[[ DATA SUPPLIED, beginning ]]
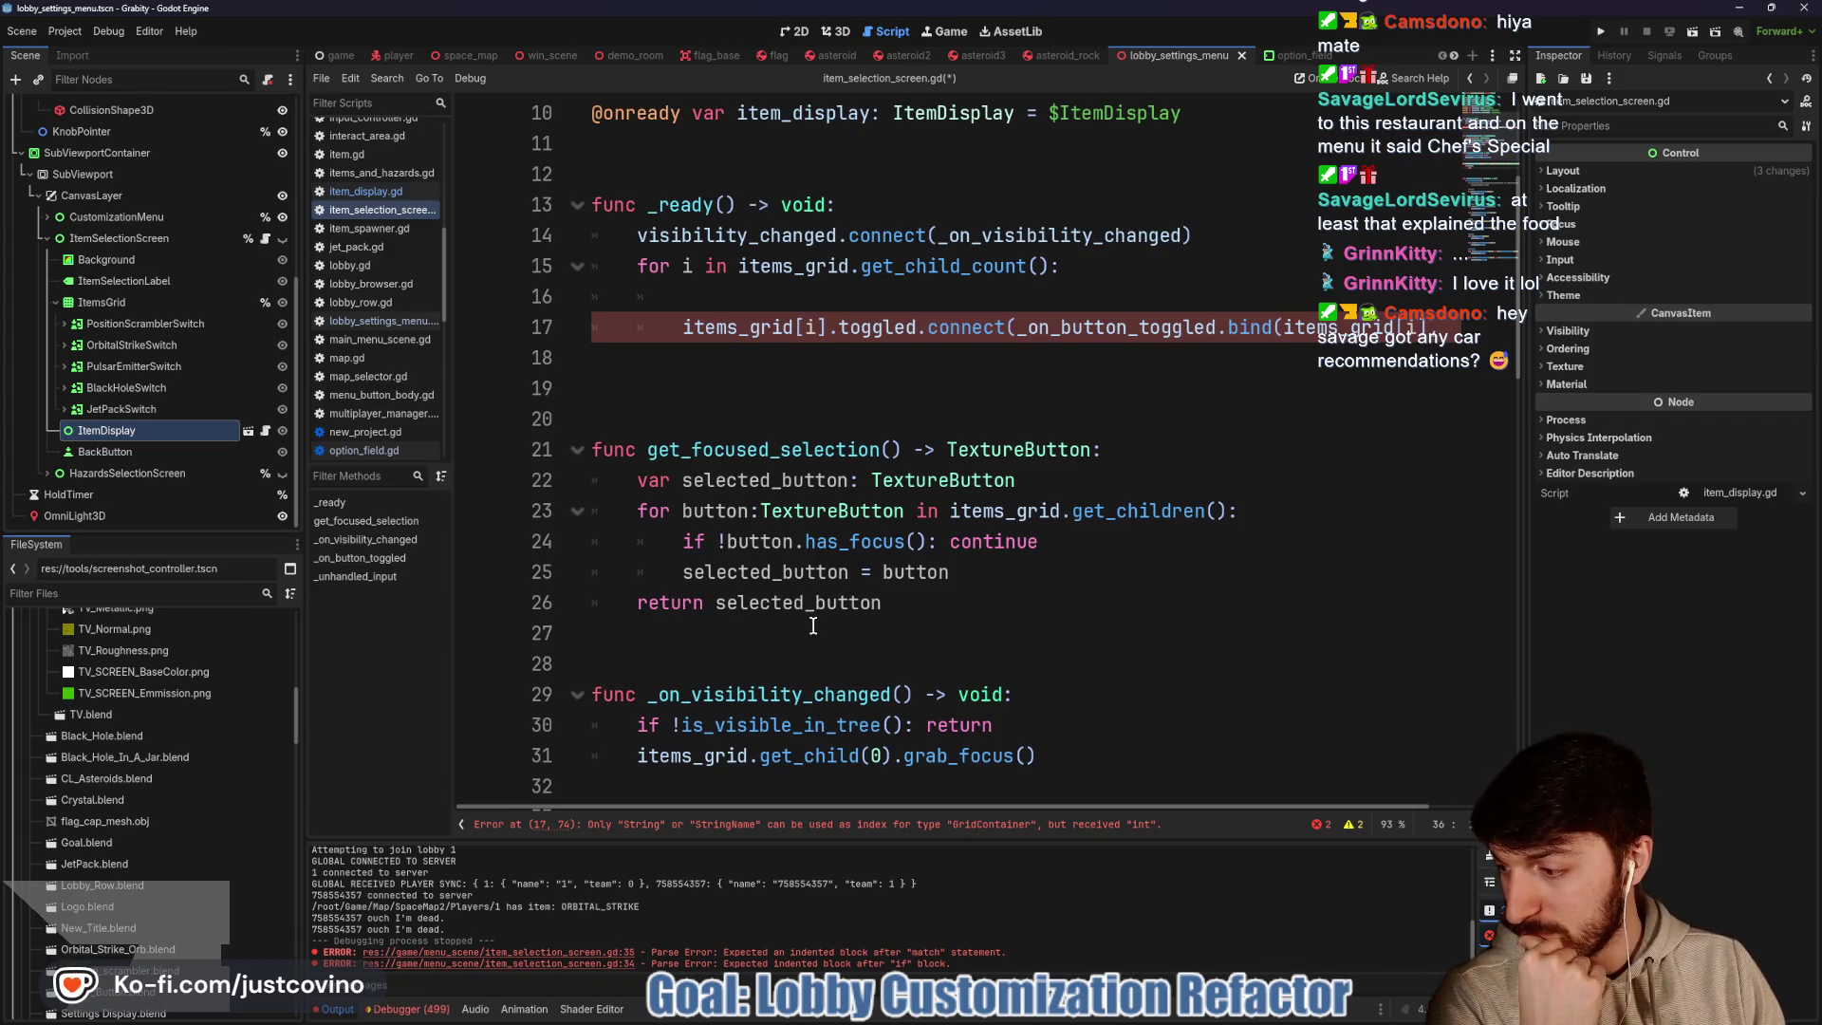
scroll(814, 626, up, 2)
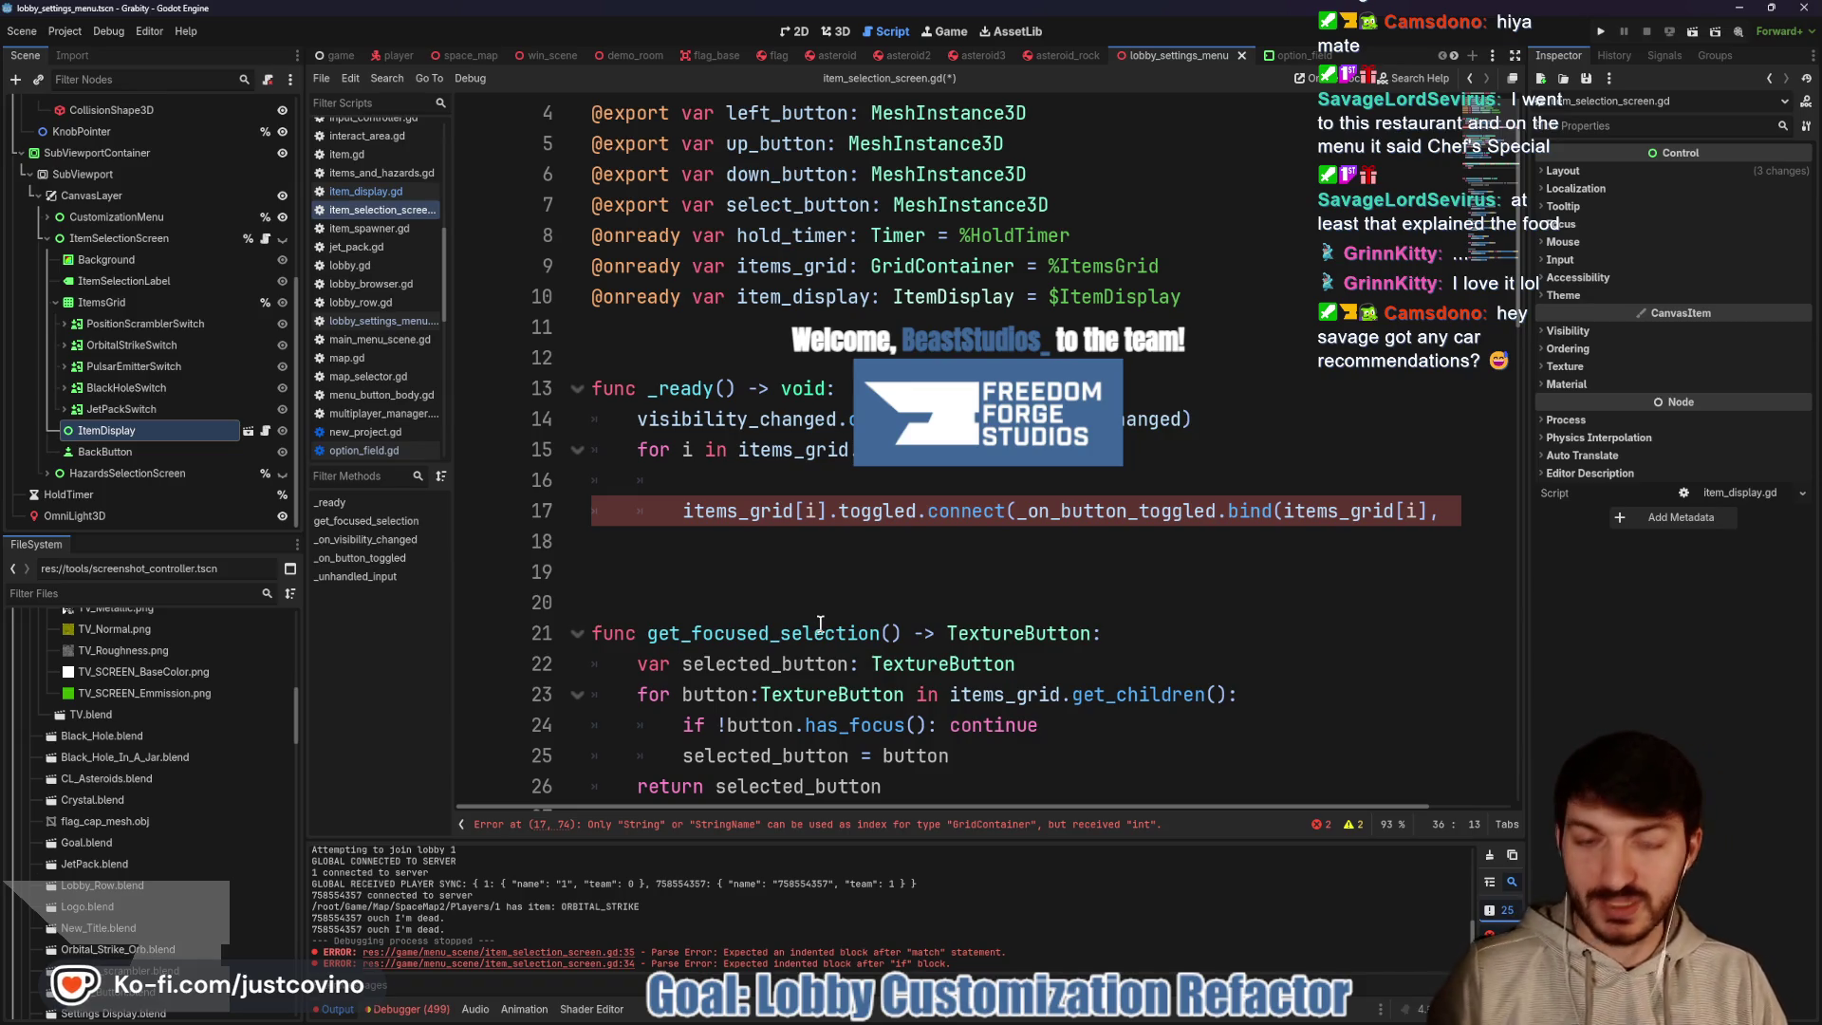
scroll(813, 624, up, 1)
click(814, 578)
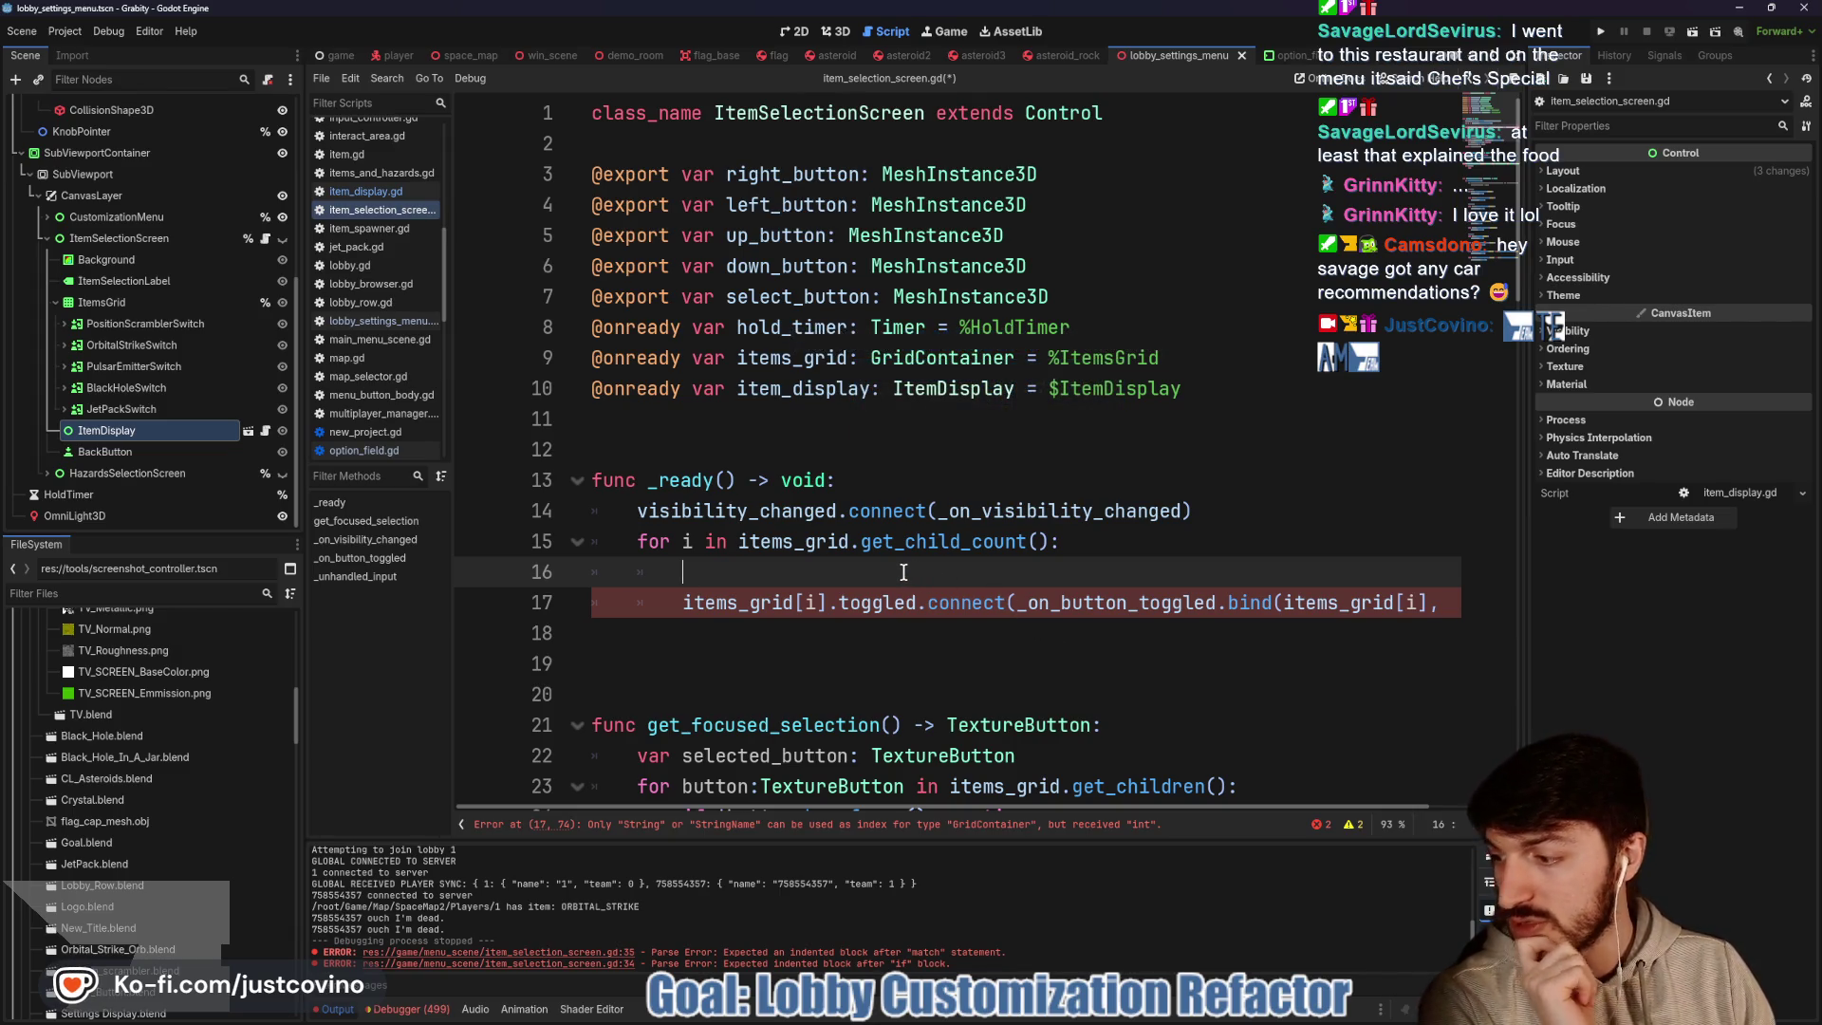
Declare 'var button = items_grid.get_child(i)' at the top of the _ready loop
text(var bu)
[[ DATA SUPPLIED, end ]]
* _WHAT IS EXPECTED_
Your answer should consist of all lines in the listing above that contain "scroll".

* _EXERCISE RESPONSE_
scroll(814, 626, up, 2)
scroll(813, 624, up, 1)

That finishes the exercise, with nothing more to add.